Highlights & Insights¶
- Attention Sinking as "Gentle" Ablation: Unlike removing tokens, sinking leverages the model's natural tendency to offload attention to the first token. It introduces minimal distribution shift and serves as both a diagnostic and an inference-time fix.
- Accuracy-Sensitivity Divergence: This serves as a general signal for "hidden capabilities." If logit differences are sensitive despite poor accuracy, a detrimental late-layer circuit is likely present.
- Scalable MLP Interpretation: Combining contrastive attribution with SAEs reduces the manual effort from checking tens of thousands of dimensions to ~50 latents per sample. This recipe is applicable to CoT, refusal, and bias research.

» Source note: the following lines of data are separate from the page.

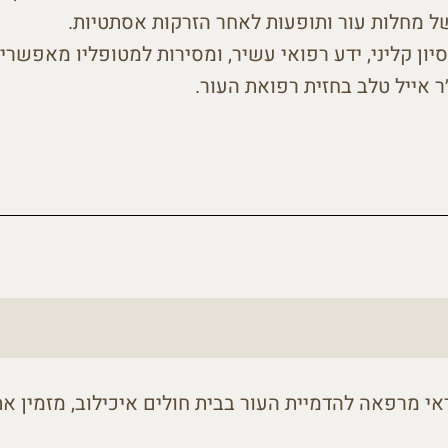
של מחלות עור ותופעות לאחר הזרקות אסתטיות.
סיון קליני, ידע רפואי עשיר, ומסירות למטופליו מאפשרי
ר אייל טלב בחזית רפואת העור.
אי מרפאה להדמיית העור בבית חולים איכילוב, מזמין את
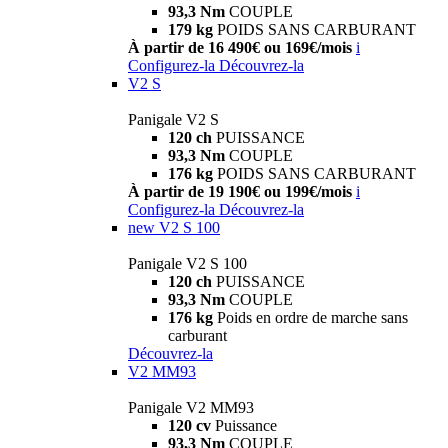
93,3 Nm
COUPLE
179 kg
POIDS SANS CARBURANT
À partir de 16 490€ ou 169€/mois
i
Configurez-la
Découvrez-la
V2 S
Panigale V2 S
120 ch
PUISSANCE
93,3 Nm
COUPLE
176 kg
POIDS SANS CARBURANT
À partir de 19 190€ ou 199€/mois
i
Configurez-la
Découvrez-la
new
V2 S 100
Panigale V2 S 100
120 ch
PUISSANCE
93,3 Nm
COUPLE
176 kg
Poids en ordre de marche sans
carburant
Découvrez-la
V2 MM93
Panigale V2 MM93
120 cv
Puissance
93,3 Nm
COUPLE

Limitations & Future Work¶
- The study focuses on "explicit negation" (not/no) and excludes lexical ("unhappy"), adverbial ("seldom"), or pronominal negation.
- The dataset is small (648 items) and limited to single-token answers and strict templates. Generalizability to long contexts or nested negation ("not X but Y") is unconfirmed.

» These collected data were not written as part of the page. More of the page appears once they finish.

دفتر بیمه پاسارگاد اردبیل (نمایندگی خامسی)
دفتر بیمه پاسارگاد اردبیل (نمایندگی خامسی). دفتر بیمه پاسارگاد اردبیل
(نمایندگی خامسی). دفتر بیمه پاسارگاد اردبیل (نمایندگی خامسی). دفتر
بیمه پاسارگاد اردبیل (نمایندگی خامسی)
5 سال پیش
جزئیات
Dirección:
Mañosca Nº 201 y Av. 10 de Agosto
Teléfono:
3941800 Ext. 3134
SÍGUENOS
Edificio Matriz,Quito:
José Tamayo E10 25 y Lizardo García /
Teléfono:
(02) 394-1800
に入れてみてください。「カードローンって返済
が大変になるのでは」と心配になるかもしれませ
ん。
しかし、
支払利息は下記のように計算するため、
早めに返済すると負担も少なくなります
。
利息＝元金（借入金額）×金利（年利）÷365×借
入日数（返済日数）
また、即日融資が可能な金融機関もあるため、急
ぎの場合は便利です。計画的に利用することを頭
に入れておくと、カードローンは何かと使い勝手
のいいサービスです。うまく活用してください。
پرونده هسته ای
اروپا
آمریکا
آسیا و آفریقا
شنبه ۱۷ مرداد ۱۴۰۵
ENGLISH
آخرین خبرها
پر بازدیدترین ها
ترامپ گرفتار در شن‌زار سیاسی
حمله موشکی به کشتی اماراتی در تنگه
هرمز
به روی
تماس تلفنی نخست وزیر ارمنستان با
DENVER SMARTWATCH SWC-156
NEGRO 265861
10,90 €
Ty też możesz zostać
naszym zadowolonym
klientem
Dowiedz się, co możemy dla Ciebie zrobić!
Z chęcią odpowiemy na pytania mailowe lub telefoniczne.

- While Attention Sinking improves accuracy, the side effects on general QA or reasoning tasks were not systematically evaluated; disabling shortcut heads might penalize performance on common statistical priors.
- Future work: Incorporating Attention Sinking into training objectives or using circuit evidence to guide negation data augmentation.
Related Work & Insights¶
- vs Wang et al. 2023: While they found "negative mover heads" supporting suppression, this work shows construction is more central (>2x evidence).

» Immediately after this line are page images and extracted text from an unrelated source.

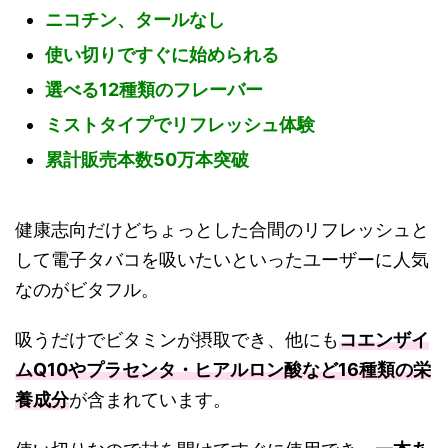
ニコチン、タールなし
使い切りですぐに始められる
選べる12種類のフレーバー
ミストタイプでリフレッシュ体験
累計販売本数50万本突破
健康志向だけどちょっとした合間のリフレッシュと
して電子タバコを吸いたいといったユーザーに人気
なのがビタフル。
吸うだけでビタミンが摂取でき、他にも
コエンザイ
ムQ10やプラセンタ・ヒアルロン酸など16種類の栄
養成分
が含まれています。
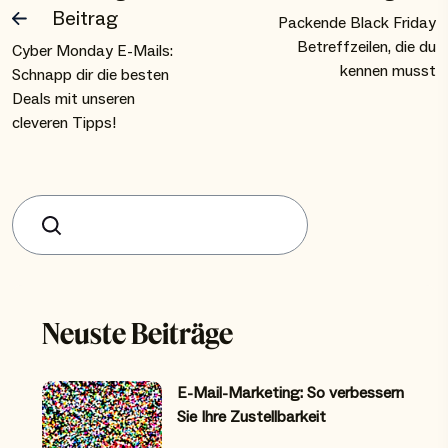
Beitrag
Packende Black Friday
Betreffzeilen, die du
Cyber Monday E-Mails:
kennen musst
Schnapp dir die besten
Deals mit unseren
cleveren Tipps!
Suchen
Neuste Beiträge
E-Mail-Marketing: So verbessern
Sie Ihre Zustellbarkeit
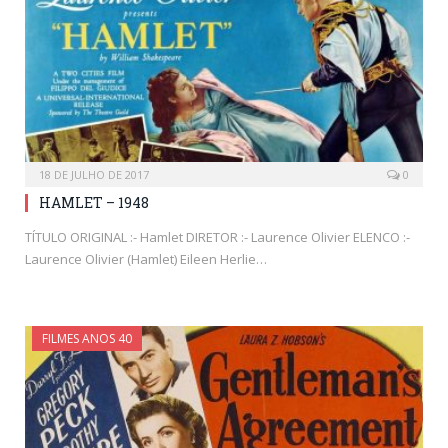
18 DE JULHO DE 2017
0
HAMLET – 1948
TÍTULO ORIGINAL :- Hamlet DIRETOR :- Laurence Olivier ELENCO :-
Laurence Olivier (Hamlet) Eileen Herlie…
FILMES ANOS 40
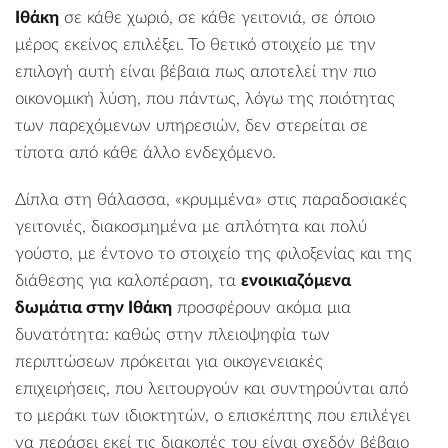
Ιθάκη
σε κάθε χωριό, σε κάθε γειτονιά, σε όποιο
μέρος εκείνος επιλέξει. Το θετικό στοιχείο με την
επιλογή αυτή είναι βέβαια πως αποτελεί την πιο
οικονομική λύση, που πάντως, λόγω της ποιότητας
των παρεχόμενων υπηρεσιών, δεν στερείται σε
τίποτα από κάθε άλλο ενδεχόμενο.
Δίπλα στη θάλασσα, «κρυμμένα» στις παραδοσιακές
γειτονιές, διακοσμημένα με απλότητα και πολύ
γούστο, με έντονο το στοιχείο της φιλοξενίας και της
διάθεσης για καλοπέραση, τα
ενοικιαζόμενα
δωμάτια στην Ιθάκη
προσφέρουν ακόμα μια
δυνατότητα: καθώς στην πλειοψηφία των
περιπτώσεων πρόκειται για οικογενειακές
επιχειρήσεις, που λειτουργούν και συντηρούνται από
το μεράκι των ιδιοκτητών, ο επισκέπτης που επιλέγει
να περάσει εκεί τις διακοπές του είναι σχεδόν βέβαιο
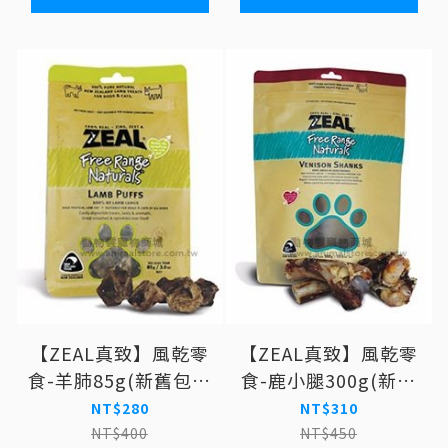
【ZEAL真致】風乾零
【ZEAL真致】風乾零
食-羊肺85g(新舊包裝
食-鹿小腿300g(新舊
交替中 實際依照出貨
包裝交替中 實際依照
NT$280
NT$310
為主) 狗零食
出貨為主) 狗零食
NT$400
NT$450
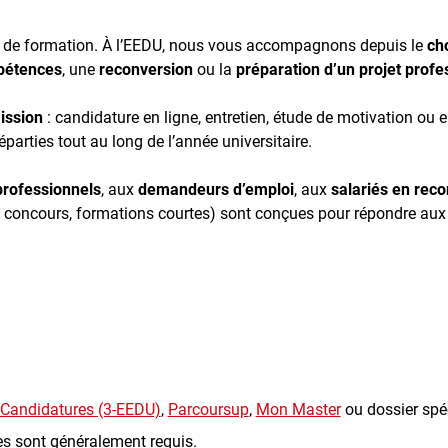
t de formation. À l’EEDU, nous vous accompagnons depuis le
cho
pétences
, une
reconversion
ou la
préparation d’un projet profe
ission
: candidature en ligne, entretien, étude de motivation ou 
éparties tout au long de l’année universitaire.
professionnels
, aux
demandeurs d’emploi
, aux
salariés en rec
ux concours, formations courtes) sont conçues pour répondre au
Candidatures (3-EEDU)
,
Parcoursup
,
Mon Master
ou dossier spéc
tes sont généralement requis.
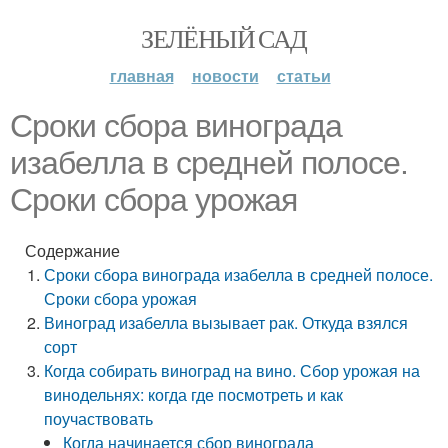
ЗЕЛЁНЫЙ САД
главная
новости
статьи
Сроки сбора винограда
изабелла в средней полосе.
Сроки сбора урожая
Содержание
Сроки сбора винограда изабелла в средней полосе.
Сроки сбора урожая
Виноград изабелла вызывает рак. Откуда взялся
сорт
Когда собирать виноград на вино. Сбор урожая на
винодельнях: когда где посмотреть и как
поучаствовать
Когда начинается сбор винограда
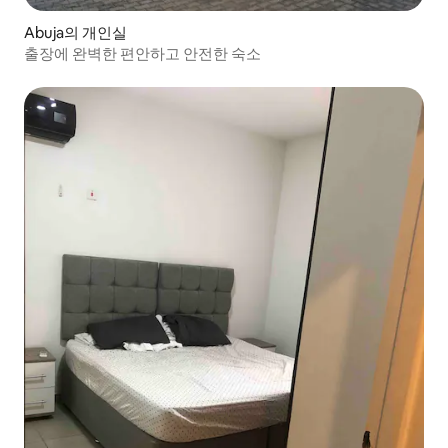
Abuja의 개인실
출장에 완벽한 편안하고 안전한 숙소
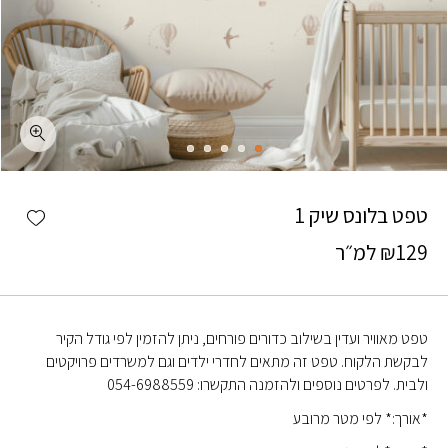
כמות טפט בלונס שיק 1
shlist
טפט בלונס שיק 1
129
₪
למ״ר
טפט מאוויר ועדין בשילוב כדורים פורחים, ניתן להזמין לפי גודל הקיר
לבקשת הלקוח. טפט זה מתאים לחדרי ילדים וגם למשרדים פרויקטים
ולבית. לפרטים נוספים ולהזמנה התקשרו: 054-6988559
*אורך:* לפי מטר מרובע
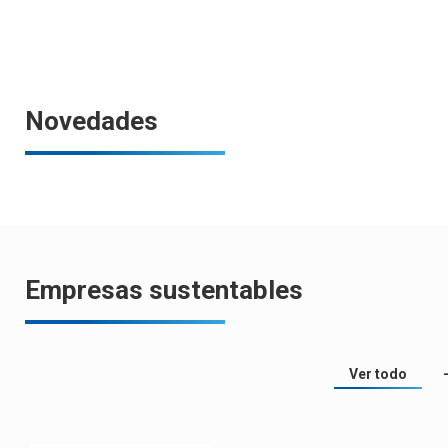
Novedades
Empresas sustentables
Ver todo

- vs Geva 2021/2023: Those works explain recall as additive MLP contributions. This paper provides a counter-example where negation requires a three-stage non-additive pipeline.
- vs Hermann et al. 2024 / Mann et al. 2025: This paper concretizes "shortcut features" into specific late-layer attention heads and provides actionable mitigation tools.
- vs Gromov 2025 / Halawi 2024: Those works find late layers redundant. Ours finds them explicitly detrimental in negation tasks, explaining why performance improves after sinking.
Rating¶
- Novelty: ⭐⭐⭐⭐⭐ Introduces Attention Sinking and Contrastive Attribution × SAE; first systematic proof of construction dominance.
- Experimental Thoroughness: ⭐⭐⭐⭐ Validated across 6 models and training sequences, though dataset variety is limited.
- Writing Quality: ⭐⭐⭐⭐⭐ Clear logical flow from hypothesis to evidence and counter-evidence.
- Value: ⭐⭐⭐⭐⭐ Provides a training-free method to improve negation and extends MI from additive facts to compositional semantics.